> [TASK DIRECTIONS] Copy every line of the data that includes the string "perfil".

> [Excerpts from a dataset]
[Start of Attachment]
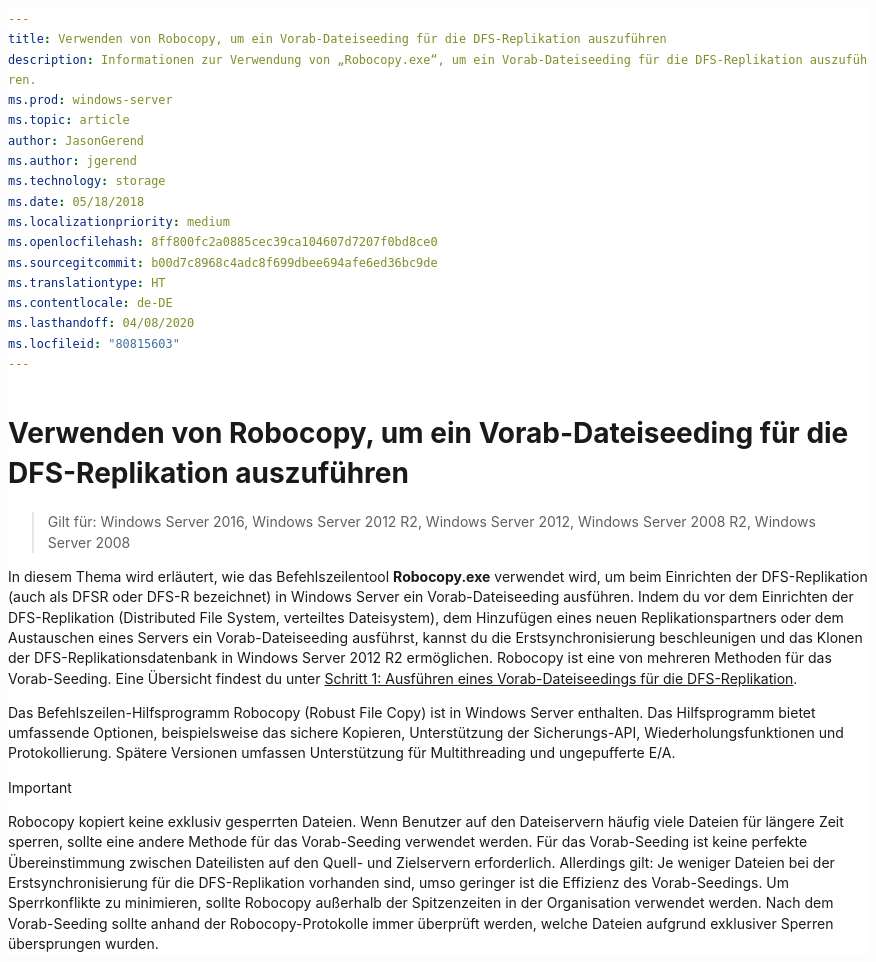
 ```yaml
---
title: Verwenden von Robocopy, um ein Vorab-Dateiseeding für die DFS-Replikation auszuführen
description: Informationen zur Verwendung von „Robocopy.exe“, um ein Vorab-Dateiseeding für die DFS-Replikation auszuführen.
ms.prod: windows-server
ms.topic: article
author: JasonGerend
ms.author: jgerend
ms.technology: storage
ms.date: 05/18/2018
ms.localizationpriority: medium
ms.openlocfilehash: 8ff800fc2a0885cec39ca104607d7207f0bd8ce0
ms.sourcegitcommit: b00d7c8968c4adc8f699dbee694afe6ed36bc9de
ms.translationtype: HT
ms.contentlocale: de-DE
ms.lasthandoff: 04/08/2020
ms.locfileid: "80815603"
---
```

# <a name="use-robocopy-to-pre-seed-files-for-dfs-replication"></a>Verwenden von Robocopy, um ein Vorab-Dateiseeding für die DFS-Replikation auszuführen

>Gilt für: Windows Server 2016, Windows Server 2012 R2, Windows Server 2012, Windows Server 2008 R2, Windows Server 2008

In diesem Thema wird erläutert, wie das Befehlszeilentool **Robocopy.exe** verwendet wird, um beim Einrichten der DFS-Replikation (auch als DFSR oder DFS-R bezeichnet) in Windows Server ein Vorab-Dateiseeding ausführen. Indem du vor dem Einrichten der DFS-Replikation (Distributed File System, verteiltes Dateisystem), dem Hinzufügen eines neuen Replikationspartners oder dem Austauschen eines Servers ein Vorab-Dateiseeding ausführst, kannst du die Erstsynchronisierung beschleunigen und das Klonen der DFS-Replikationsdatenbank in Windows Server 2012 R2 ermöglichen. Robocopy ist eine von mehreren Methoden für das Vorab-Seeding. Eine Übersicht findest du unter [Schritt 1: Ausführen eines Vorab-Dateiseedings für die DFS-Replikation](<https://docs.microsoft.com/previous-versions/windows/it-pro/windows-server-2012-r2-and-2012/dn495046(v%3dws.11)>).

Das Befehlszeilen-Hilfsprogramm Robocopy (Robust File Copy) ist in Windows Server enthalten. Das Hilfsprogramm bietet umfassende Optionen, beispielsweise das sichere Kopieren, Unterstützung der Sicherungs-API, Wiederholungsfunktionen und Protokollierung. Spätere Versionen umfassen Unterstützung für Multithreading und ungepufferte E/A.

>[!IMPORTANT]
>Robocopy kopiert keine exklusiv gesperrten Dateien. Wenn Benutzer auf den Dateiservern häufig viele Dateien für längere Zeit sperren, sollte eine andere Methode für das Vorab-Seeding verwendet werden. Für das Vorab-Seeding ist keine perfekte Übereinstimmung zwischen Dateilisten auf den Quell- und Zielservern erforderlich. Allerdings gilt: Je weniger Dateien bei der Erstsynchronisierung für die DFS-Replikation vorhanden sind, umso geringer ist die Effizienz des Vorab-Seedings. Um Sperrkonflikte zu minimieren, sollte Robocopy außerhalb der Spitzenzeiten in der Organisation verwendet werden. Nach dem Vorab-Seeding sollte anhand der Robocopy-Protokolle immer überprüft werden, welche Dateien aufgrund exklusiver Sperren übersprungen wurden.
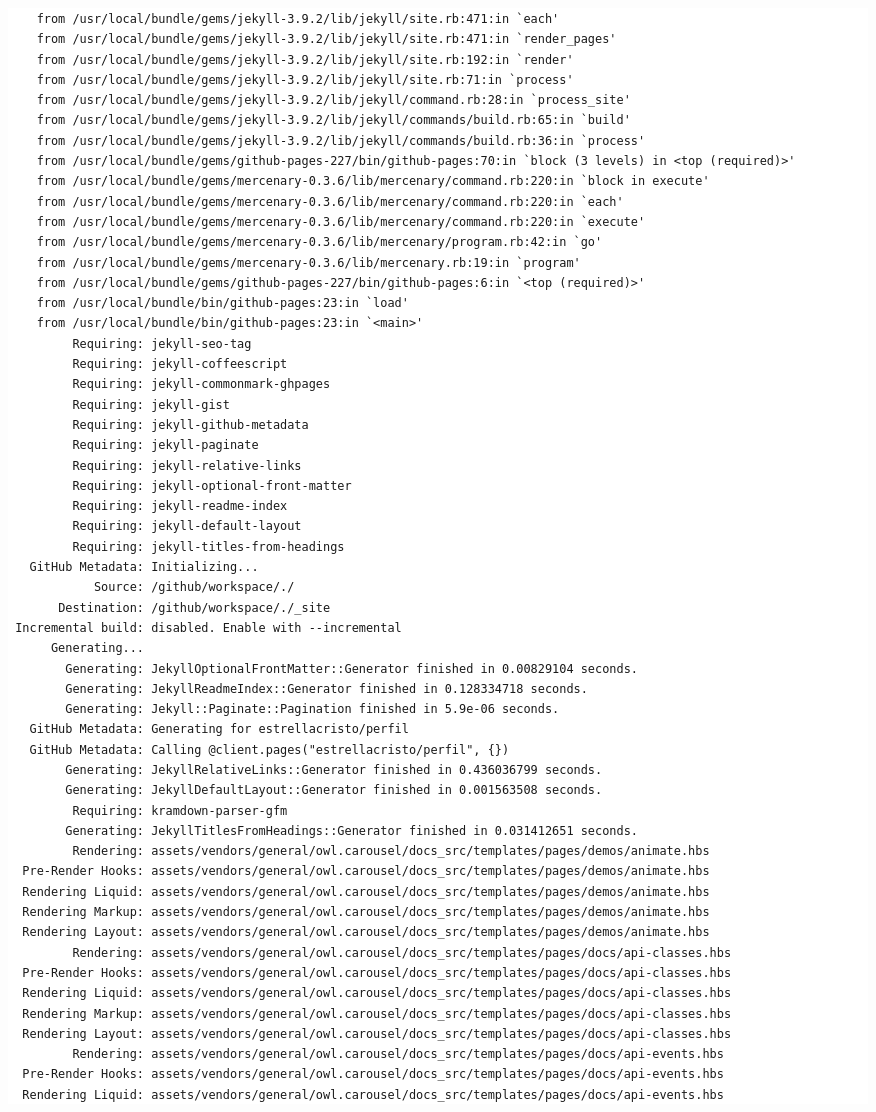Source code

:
 ```
	from /usr/local/bundle/gems/jekyll-3.9.2/lib/jekyll/site.rb:471:in `each'
	from /usr/local/bundle/gems/jekyll-3.9.2/lib/jekyll/site.rb:471:in `render_pages'
	from /usr/local/bundle/gems/jekyll-3.9.2/lib/jekyll/site.rb:192:in `render'
	from /usr/local/bundle/gems/jekyll-3.9.2/lib/jekyll/site.rb:71:in `process'
	from /usr/local/bundle/gems/jekyll-3.9.2/lib/jekyll/command.rb:28:in `process_site'
	from /usr/local/bundle/gems/jekyll-3.9.2/lib/jekyll/commands/build.rb:65:in `build'
	from /usr/local/bundle/gems/jekyll-3.9.2/lib/jekyll/commands/build.rb:36:in `process'
	from /usr/local/bundle/gems/github-pages-227/bin/github-pages:70:in `block (3 levels) in <top (required)>'
	from /usr/local/bundle/gems/mercenary-0.3.6/lib/mercenary/command.rb:220:in `block in execute'
	from /usr/local/bundle/gems/mercenary-0.3.6/lib/mercenary/command.rb:220:in `each'
	from /usr/local/bundle/gems/mercenary-0.3.6/lib/mercenary/command.rb:220:in `execute'
	from /usr/local/bundle/gems/mercenary-0.3.6/lib/mercenary/program.rb:42:in `go'
	from /usr/local/bundle/gems/mercenary-0.3.6/lib/mercenary.rb:19:in `program'
	from /usr/local/bundle/gems/github-pages-227/bin/github-pages:6:in `<top (required)>'
	from /usr/local/bundle/bin/github-pages:23:in `load'
	from /usr/local/bundle/bin/github-pages:23:in `<main>'
         Requiring: jekyll-seo-tag
         Requiring: jekyll-coffeescript
         Requiring: jekyll-commonmark-ghpages
         Requiring: jekyll-gist
         Requiring: jekyll-github-metadata
         Requiring: jekyll-paginate
         Requiring: jekyll-relative-links
         Requiring: jekyll-optional-front-matter
         Requiring: jekyll-readme-index
         Requiring: jekyll-default-layout
         Requiring: jekyll-titles-from-headings
   GitHub Metadata: Initializing...
            Source: /github/workspace/./
       Destination: /github/workspace/./_site
 Incremental build: disabled. Enable with --incremental
      Generating... 
        Generating: JekyllOptionalFrontMatter::Generator finished in 0.00829104 seconds.
        Generating: JekyllReadmeIndex::Generator finished in 0.128334718 seconds.
        Generating: Jekyll::Paginate::Pagination finished in 5.9e-06 seconds.
   GitHub Metadata: Generating for estrellacristo/perfil
   GitHub Metadata: Calling @client.pages("estrellacristo/perfil", {})
        Generating: JekyllRelativeLinks::Generator finished in 0.436036799 seconds.
        Generating: JekyllDefaultLayout::Generator finished in 0.001563508 seconds.
         Requiring: kramdown-parser-gfm
        Generating: JekyllTitlesFromHeadings::Generator finished in 0.031412651 seconds.
         Rendering: assets/vendors/general/owl.carousel/docs_src/templates/pages/demos/animate.hbs
  Pre-Render Hooks: assets/vendors/general/owl.carousel/docs_src/templates/pages/demos/animate.hbs
  Rendering Liquid: assets/vendors/general/owl.carousel/docs_src/templates/pages/demos/animate.hbs
  Rendering Markup: assets/vendors/general/owl.carousel/docs_src/templates/pages/demos/animate.hbs
  Rendering Layout: assets/vendors/general/owl.carousel/docs_src/templates/pages/demos/animate.hbs
         Rendering: assets/vendors/general/owl.carousel/docs_src/templates/pages/docs/api-classes.hbs
  Pre-Render Hooks: assets/vendors/general/owl.carousel/docs_src/templates/pages/docs/api-classes.hbs
  Rendering Liquid: assets/vendors/general/owl.carousel/docs_src/templates/pages/docs/api-classes.hbs
  Rendering Markup: assets/vendors/general/owl.carousel/docs_src/templates/pages/docs/api-classes.hbs
  Rendering Layout: assets/vendors/general/owl.carousel/docs_src/templates/pages/docs/api-classes.hbs
         Rendering: assets/vendors/general/owl.carousel/docs_src/templates/pages/docs/api-events.hbs
  Pre-Render Hooks: assets/vendors/general/owl.carousel/docs_src/templates/pages/docs/api-events.hbs
  Rendering Liquid: assets/vendors/general/owl.carousel/docs_src/templates/pages/docs/api-events.hbs
```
[End of Attachment]
> [OUTPUT FOR THIS TASK]
   GitHub Metadata: Generating for estrellacristo/perfil
   GitHub Metadata: Calling @client.pages("estrellacristo/perfil", {})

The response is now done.